_Dataset extract_:

──────

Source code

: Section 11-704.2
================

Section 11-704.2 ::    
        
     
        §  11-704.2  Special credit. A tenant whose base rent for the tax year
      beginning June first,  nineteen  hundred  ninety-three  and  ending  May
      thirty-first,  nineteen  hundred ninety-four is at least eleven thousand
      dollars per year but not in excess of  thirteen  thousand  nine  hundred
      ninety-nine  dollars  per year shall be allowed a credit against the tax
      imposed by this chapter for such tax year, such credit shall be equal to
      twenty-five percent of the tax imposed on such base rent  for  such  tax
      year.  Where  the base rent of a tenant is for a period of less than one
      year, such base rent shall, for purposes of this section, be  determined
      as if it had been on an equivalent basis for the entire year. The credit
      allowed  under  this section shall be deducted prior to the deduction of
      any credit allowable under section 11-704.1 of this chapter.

──────

Your answer must consist solely of the lines above between the line holding "the tax year" and the line holding "against the tax", inclusive, copied exactly.

_Response below_:
        §  11-704.2  Special credit. A tenant whose base rent for the tax year
      beginning June first,  nineteen  hundred  ninety-three  and  ending  May
      thirty-first,  nineteen  hundred ninety-four is at least eleven thousand
      dollars per year but not in excess of  thirteen  thousand  nine  hundred
      ninety-nine  dollars  per year shall be allowed a credit against the tax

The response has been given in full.